**Task to carry out**
Present the lines from the first one through the line containing "Læs mere hos" as a Markdown table with two columns, No. and Line, giving each line's row number and text. Omit any blank lines.
-----
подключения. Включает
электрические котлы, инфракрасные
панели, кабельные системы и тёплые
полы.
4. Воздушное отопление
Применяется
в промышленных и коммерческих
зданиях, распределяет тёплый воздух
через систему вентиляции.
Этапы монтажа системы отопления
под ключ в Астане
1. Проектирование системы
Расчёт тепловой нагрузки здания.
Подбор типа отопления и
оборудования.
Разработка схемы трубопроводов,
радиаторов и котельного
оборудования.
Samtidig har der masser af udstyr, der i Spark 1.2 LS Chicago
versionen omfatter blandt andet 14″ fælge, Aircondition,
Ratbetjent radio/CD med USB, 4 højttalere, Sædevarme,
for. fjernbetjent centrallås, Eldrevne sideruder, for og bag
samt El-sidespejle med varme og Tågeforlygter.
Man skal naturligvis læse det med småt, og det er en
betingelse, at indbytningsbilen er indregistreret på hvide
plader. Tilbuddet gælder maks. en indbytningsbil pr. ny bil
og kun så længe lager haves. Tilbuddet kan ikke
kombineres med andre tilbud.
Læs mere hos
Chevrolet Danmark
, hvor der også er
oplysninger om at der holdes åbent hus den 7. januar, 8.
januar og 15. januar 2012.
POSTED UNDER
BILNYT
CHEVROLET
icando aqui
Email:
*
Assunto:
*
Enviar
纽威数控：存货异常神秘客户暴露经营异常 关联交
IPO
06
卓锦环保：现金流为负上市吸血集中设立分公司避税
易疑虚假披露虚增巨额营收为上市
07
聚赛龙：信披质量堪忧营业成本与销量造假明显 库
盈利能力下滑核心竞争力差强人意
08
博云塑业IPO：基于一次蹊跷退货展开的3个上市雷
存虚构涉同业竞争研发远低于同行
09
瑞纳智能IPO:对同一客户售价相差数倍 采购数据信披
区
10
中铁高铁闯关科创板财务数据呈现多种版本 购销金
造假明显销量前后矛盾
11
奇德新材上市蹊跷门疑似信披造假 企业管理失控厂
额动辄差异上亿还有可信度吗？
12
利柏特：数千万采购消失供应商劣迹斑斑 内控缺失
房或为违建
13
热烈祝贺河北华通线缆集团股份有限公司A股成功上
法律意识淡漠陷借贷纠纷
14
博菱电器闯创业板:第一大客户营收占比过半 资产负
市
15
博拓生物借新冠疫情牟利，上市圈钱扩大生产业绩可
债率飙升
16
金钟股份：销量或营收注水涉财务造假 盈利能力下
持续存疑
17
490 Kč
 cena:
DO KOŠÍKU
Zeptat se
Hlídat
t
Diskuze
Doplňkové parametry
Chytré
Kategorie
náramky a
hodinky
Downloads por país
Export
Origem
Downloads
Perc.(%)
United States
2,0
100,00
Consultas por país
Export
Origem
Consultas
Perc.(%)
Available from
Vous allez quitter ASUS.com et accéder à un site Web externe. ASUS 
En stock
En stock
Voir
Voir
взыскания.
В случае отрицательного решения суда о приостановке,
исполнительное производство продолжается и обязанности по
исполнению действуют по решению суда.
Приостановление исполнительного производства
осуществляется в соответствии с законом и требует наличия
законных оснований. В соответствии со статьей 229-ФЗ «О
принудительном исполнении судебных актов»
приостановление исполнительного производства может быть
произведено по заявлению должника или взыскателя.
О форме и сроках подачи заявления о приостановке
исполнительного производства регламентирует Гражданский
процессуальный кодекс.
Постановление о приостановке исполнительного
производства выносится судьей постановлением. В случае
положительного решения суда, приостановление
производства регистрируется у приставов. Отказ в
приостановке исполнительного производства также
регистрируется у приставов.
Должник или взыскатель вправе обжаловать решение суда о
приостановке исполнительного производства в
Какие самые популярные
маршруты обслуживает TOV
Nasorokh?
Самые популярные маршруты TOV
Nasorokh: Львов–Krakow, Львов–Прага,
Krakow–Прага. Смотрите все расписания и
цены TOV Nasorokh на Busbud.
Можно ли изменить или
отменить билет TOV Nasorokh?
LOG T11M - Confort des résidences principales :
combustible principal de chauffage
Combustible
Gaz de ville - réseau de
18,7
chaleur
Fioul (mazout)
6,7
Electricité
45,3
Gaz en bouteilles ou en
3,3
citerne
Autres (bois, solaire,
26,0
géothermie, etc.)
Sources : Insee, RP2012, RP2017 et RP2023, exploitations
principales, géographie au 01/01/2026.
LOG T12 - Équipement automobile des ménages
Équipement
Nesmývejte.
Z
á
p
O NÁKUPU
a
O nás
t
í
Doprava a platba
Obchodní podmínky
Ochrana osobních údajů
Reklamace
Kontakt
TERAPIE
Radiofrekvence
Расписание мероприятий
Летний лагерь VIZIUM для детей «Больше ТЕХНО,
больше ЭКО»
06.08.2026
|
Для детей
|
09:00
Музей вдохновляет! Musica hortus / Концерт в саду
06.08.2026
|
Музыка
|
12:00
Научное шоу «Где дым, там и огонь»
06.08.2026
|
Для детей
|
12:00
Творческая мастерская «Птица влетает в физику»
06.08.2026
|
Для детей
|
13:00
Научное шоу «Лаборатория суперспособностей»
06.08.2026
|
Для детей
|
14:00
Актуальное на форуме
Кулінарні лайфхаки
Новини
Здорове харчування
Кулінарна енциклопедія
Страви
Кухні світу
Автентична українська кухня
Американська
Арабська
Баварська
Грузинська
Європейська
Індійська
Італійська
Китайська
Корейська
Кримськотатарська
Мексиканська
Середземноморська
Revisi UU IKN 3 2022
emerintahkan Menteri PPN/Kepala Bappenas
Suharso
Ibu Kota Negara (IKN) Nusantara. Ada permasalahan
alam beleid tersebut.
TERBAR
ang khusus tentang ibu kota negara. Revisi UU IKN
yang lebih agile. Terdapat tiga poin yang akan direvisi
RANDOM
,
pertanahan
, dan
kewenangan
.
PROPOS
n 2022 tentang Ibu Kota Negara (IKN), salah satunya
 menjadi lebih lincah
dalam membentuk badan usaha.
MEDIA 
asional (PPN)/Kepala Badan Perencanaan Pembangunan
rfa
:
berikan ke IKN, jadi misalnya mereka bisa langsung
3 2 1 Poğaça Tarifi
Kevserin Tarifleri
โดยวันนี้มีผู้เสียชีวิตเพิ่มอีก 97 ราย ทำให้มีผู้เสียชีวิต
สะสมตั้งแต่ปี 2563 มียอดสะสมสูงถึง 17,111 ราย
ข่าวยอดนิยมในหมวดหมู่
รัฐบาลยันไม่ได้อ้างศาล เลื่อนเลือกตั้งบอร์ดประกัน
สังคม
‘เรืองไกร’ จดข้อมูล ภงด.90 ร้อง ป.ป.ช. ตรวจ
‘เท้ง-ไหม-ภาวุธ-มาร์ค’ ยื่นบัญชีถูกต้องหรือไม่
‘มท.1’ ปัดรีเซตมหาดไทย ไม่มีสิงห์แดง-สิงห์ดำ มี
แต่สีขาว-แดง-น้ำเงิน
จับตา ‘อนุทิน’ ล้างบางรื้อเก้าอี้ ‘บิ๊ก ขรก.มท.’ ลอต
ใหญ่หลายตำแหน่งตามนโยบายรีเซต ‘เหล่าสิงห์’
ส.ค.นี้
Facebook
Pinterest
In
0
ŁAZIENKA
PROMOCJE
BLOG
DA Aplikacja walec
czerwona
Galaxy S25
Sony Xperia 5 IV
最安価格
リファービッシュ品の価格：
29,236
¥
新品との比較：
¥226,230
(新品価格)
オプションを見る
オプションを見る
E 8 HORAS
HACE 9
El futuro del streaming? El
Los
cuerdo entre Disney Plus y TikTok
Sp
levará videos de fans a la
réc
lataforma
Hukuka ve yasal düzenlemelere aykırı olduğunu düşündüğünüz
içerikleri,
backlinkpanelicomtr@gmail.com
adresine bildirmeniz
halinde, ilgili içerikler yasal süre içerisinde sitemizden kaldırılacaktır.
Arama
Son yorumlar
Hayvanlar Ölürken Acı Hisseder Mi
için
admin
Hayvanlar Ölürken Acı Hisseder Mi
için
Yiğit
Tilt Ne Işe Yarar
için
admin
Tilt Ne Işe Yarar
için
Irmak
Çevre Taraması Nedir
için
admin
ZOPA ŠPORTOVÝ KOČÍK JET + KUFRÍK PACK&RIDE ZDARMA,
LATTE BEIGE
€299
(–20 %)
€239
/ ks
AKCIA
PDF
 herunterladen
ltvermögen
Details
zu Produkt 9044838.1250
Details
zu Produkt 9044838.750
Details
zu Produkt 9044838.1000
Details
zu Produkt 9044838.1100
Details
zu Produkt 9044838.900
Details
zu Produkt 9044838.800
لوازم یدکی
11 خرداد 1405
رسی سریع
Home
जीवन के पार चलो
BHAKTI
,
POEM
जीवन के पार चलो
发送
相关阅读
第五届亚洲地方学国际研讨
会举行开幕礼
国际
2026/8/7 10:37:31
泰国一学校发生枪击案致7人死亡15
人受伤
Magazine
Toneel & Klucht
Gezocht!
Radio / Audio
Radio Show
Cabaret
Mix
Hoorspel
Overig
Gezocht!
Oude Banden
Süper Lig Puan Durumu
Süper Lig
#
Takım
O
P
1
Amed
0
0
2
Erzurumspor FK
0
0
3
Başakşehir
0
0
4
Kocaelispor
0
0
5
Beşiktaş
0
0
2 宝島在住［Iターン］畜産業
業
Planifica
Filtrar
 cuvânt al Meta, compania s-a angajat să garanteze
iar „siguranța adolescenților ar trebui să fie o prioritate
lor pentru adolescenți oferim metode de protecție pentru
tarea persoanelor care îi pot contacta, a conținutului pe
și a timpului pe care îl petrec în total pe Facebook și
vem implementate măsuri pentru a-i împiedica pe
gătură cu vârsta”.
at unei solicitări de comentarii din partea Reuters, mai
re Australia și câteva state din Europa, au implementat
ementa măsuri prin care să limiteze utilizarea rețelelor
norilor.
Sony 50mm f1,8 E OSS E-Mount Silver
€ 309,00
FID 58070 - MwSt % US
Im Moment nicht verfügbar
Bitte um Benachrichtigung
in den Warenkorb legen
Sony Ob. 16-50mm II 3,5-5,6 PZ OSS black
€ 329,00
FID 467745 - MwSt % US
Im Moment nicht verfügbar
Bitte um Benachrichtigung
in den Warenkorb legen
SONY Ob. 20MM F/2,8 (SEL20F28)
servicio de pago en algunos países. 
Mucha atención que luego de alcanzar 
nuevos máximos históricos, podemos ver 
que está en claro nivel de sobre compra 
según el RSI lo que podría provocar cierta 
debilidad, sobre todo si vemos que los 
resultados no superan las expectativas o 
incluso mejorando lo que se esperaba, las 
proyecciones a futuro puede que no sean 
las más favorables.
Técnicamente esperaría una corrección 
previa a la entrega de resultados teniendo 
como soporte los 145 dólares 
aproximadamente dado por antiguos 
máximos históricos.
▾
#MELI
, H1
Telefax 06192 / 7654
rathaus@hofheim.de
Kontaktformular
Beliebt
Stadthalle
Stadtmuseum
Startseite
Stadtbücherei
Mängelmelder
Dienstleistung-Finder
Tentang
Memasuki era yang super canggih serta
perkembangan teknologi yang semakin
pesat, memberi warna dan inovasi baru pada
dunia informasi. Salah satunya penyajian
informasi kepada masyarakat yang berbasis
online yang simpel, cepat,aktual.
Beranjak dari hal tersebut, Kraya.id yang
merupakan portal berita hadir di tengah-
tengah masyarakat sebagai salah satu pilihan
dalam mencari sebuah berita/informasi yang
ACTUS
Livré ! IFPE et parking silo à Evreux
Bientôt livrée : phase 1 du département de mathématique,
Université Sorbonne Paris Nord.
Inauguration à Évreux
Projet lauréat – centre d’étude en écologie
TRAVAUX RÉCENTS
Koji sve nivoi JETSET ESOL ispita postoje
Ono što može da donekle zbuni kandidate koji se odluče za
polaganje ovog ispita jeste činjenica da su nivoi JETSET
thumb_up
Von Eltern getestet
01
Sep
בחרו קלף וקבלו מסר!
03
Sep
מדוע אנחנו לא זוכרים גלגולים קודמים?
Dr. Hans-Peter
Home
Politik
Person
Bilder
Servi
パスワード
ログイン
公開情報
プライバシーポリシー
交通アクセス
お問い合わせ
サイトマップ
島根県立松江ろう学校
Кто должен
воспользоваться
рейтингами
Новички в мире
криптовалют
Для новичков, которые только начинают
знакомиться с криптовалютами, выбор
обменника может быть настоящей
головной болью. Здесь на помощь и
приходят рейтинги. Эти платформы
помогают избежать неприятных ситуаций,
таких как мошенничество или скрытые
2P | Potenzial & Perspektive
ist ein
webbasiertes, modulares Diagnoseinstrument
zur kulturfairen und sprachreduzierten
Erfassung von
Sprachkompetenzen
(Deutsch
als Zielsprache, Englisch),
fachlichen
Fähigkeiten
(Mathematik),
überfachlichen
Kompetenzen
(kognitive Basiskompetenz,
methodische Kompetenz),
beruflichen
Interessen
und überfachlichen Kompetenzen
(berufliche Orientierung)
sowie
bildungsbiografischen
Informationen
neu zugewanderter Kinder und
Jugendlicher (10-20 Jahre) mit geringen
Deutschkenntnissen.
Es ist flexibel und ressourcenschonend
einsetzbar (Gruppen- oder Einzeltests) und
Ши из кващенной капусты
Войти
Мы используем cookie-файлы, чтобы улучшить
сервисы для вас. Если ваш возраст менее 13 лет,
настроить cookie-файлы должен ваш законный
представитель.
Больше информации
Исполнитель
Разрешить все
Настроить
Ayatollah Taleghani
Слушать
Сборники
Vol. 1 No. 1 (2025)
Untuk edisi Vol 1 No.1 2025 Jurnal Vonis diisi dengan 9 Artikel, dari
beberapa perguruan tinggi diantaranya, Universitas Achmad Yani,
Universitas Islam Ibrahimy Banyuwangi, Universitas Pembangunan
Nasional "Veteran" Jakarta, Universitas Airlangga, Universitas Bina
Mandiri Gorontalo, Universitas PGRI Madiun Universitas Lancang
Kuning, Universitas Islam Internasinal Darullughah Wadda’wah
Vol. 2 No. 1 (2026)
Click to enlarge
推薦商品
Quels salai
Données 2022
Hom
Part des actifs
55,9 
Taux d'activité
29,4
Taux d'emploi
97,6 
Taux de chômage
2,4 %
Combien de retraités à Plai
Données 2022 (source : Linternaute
-----
**Solution to this task**
| No. | Line |
|---|---|
| 1 | подключения. Включает |
| 2 | электрические котлы, инфракрасные |
| 3 | панели, кабельные системы и тёплые |
| 4 | полы. |
| 5 | 4. Воздушное отопление |
| 6 | Применяется |
| 7 | в промышленных и коммерческих |
| 8 | зданиях, распределяет тёплый воздух |
| 9 | через систему вентиляции. |
| 10 | Этапы монтажа системы отопления |
| 11 | под ключ в Астане |
| 12 | 1. Проектирование системы |
| 13 | Расчёт тепловой нагрузки здания. |
| 14 | Подбор типа отопления и |
| 15 | оборудования. |
| 16 | Разработка схемы трубопроводов, |
| 17 | радиаторов и котельного |
| 18 | оборудования. |
| 19 | Samtidig har der masser af udstyr, der i Spark 1.2 LS Chicago |
| 20 | versionen omfatter blandt andet 14″ fælge, Aircondition, |
| 21 | Ratbetjent radio/CD med USB, 4 højttalere, Sædevarme, |
| 22 | for. fjernbetjent centrallås, Eldrevne sideruder, for og bag |
| 23 | samt El-sidespejle med varme og Tågeforlygter. |
| 24 | Man skal naturligvis læse det med småt, og det er en |
| 25 | betingelse, at indbytningsbilen er indregistreret på hvide |
| 26 | plader. Tilbuddet gælder maks. en indbytningsbil pr. ny bil |
| 27 | og kun så længe lager haves. Tilbuddet kan ikke |
| 28 | kombineres med andre tilbud. |
| 29 | Læs mere hos |